The legacy of Where Angels Fear to Tread is yours to pen. This founder hopes that what people remember of Where Angels Fear to Tread is its dedication to telling past and present stories of Cornell hockey devoid of external superficiality. One appreciates the value of careers of Red skaters and goaltenders in their sacrifices and achievements for Cornell University while on East Hill. One must never place the fate of a team on a student-athlete who toils in the throes of our alma mater’s rigor. True Faithful value character over results.
The particulars that I hope followers and readers can recall are the adversity that the 1969-70 team overcame, the playoff indomitability from 1976 through 1982 of the Lady Rouge, and the greatness in the 1910-11 team for the service of its members to our University and the United States.
We must not forget the Red’s first attainment of perfection. The character of Cornell hockey and Cornellians was great long before Lynah Rink. "If I have seen further, it is by standing on the shoulders of giants,” including those of Mark Anbinder, Greg Berge, Jim Hyla, Adriano Manocchia, and Adam Wodon among others.

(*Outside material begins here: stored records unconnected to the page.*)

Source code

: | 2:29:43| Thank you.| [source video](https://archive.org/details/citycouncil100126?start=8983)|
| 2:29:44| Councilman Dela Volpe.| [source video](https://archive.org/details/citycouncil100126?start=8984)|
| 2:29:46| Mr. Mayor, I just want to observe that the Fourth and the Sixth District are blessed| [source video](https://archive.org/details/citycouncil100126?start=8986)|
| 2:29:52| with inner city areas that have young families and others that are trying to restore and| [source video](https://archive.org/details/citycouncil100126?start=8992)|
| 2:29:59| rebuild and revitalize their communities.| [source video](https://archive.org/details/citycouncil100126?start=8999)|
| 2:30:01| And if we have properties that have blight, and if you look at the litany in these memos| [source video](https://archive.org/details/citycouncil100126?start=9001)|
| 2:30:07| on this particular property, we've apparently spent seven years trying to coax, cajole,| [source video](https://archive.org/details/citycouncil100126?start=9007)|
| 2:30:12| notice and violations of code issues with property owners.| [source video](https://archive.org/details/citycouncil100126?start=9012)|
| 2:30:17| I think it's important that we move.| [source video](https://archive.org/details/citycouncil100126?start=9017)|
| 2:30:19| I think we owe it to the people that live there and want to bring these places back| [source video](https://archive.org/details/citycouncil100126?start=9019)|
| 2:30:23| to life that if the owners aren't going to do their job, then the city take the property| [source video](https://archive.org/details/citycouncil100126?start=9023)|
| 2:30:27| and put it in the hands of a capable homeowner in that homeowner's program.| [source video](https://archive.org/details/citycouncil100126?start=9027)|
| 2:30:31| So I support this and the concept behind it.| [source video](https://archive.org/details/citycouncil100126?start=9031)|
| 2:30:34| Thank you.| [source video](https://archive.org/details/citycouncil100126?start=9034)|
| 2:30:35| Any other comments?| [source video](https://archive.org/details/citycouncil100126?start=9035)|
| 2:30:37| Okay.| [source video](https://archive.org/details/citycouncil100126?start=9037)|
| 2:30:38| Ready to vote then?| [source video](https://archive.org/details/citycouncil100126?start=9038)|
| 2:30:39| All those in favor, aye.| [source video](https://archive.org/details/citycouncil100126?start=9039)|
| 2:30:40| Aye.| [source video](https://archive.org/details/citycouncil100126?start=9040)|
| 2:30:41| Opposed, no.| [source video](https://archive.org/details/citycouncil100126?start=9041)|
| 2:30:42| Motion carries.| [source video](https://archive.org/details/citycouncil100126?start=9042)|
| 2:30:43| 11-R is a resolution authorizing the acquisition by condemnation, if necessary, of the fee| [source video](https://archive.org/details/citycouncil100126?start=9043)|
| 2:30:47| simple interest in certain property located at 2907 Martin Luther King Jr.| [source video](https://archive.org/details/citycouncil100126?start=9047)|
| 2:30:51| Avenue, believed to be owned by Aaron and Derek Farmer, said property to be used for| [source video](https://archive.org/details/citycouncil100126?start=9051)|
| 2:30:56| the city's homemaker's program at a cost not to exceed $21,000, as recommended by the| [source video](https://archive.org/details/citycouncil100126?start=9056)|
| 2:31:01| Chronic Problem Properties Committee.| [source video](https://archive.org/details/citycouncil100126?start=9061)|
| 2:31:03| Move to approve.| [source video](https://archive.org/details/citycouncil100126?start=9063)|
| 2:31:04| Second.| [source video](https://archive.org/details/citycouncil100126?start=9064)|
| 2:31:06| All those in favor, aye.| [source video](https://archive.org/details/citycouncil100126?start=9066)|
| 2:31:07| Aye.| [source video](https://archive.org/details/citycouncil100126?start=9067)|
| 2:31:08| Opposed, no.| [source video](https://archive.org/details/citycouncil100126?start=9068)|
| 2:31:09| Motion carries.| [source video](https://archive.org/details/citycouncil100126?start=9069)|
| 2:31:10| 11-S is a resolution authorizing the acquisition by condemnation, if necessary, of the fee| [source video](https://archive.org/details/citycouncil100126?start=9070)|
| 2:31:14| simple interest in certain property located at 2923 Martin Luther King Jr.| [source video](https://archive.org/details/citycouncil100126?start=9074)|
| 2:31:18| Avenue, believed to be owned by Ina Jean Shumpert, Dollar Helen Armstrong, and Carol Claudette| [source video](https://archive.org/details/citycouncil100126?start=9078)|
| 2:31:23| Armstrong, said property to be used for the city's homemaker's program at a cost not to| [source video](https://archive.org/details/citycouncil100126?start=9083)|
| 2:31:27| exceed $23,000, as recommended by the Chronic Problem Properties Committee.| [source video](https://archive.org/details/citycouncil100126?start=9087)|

The drive back from Lake Placid with family was a formative experience this year. The lives of the founders of Where Angels Fear to Tread have changed drastically from the early Winter about six years ago. This entire endeavor created a singularity in the creators’s lives. Experiences occurred among the Faithful that are incomprehensible to the contributors of Where Angels Fear to Tread.

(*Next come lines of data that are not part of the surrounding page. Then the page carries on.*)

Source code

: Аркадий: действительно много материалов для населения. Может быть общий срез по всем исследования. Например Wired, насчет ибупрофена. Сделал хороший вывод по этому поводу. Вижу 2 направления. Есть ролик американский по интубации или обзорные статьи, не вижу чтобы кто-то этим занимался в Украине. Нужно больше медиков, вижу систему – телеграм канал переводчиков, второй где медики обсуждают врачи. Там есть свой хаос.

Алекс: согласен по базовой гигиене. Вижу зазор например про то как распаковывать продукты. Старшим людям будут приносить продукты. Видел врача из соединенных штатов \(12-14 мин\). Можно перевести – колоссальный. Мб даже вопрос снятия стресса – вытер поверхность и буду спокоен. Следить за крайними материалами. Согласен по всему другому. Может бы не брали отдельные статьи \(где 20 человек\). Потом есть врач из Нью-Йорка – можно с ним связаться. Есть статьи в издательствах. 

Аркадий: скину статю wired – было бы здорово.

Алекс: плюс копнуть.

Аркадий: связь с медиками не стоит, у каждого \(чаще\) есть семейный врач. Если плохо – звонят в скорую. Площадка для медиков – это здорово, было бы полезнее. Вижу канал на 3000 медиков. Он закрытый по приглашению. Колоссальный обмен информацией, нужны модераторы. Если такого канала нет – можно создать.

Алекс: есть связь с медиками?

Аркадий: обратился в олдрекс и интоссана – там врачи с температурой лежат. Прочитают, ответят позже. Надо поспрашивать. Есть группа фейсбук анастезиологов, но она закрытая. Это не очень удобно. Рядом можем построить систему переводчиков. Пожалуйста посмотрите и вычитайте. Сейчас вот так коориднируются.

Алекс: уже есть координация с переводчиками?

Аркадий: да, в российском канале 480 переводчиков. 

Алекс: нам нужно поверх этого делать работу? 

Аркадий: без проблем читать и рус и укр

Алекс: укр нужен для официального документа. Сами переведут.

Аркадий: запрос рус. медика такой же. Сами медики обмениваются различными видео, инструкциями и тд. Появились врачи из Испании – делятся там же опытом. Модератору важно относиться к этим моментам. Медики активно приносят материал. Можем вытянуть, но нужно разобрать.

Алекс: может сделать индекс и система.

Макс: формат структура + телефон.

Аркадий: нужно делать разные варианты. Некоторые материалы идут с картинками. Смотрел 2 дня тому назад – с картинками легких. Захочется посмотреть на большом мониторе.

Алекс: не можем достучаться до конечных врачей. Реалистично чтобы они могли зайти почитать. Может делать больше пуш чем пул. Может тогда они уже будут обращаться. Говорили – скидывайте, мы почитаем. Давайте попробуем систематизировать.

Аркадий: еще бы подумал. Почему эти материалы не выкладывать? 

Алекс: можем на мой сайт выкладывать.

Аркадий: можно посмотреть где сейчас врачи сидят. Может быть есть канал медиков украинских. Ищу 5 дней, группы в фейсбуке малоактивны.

Seven cities were the home of the contributors of Where Angels Fear to Tread over the last five years. The founders earned two professional degrees. One confronted and overcame the rigors of professional licensure. The other began a program for a more advanced degree. Careers began. Countless changes in appearance and lifestyle passed. They made a home. The constant across life’s turbulence was Where Angels Fear to Tread, Cornell hockey, and you.
Our contributors still will attend games. Their number likely will be fewer now. Lake Placid remains a family destination in foreseeable perpetuity. It is a magical place. The writers’s passion for Cornell hockey if anything has grown since the launch of Where Angels Fear to Tread. They can experience games now without a smartphone’s assistance. You will see us at the rink.
This writer paid homage to a style now past in this piece’s opening. The words of the great laureate Marshall Mathers reflect what the persona of Where Angels Fear to Tread may say under these circumstances. This contributor shares now true sentiments. He humbly expresses gratitude. This entire experience was our privilege.
The reimagining of Without a Peer last season and the more recent departure of Ken Schott from the fold certainly dwarf any emptiness felt in college hockey or ECAC Hockey with the absence of Where Angels Fear to Tread. This writer must thank you nonetheless. Thank you for allowing us the fleeting illusion that we truly mattered to the best conference, greatest program, exemplar players, and most zealous fans in college hockey. We never will forget it.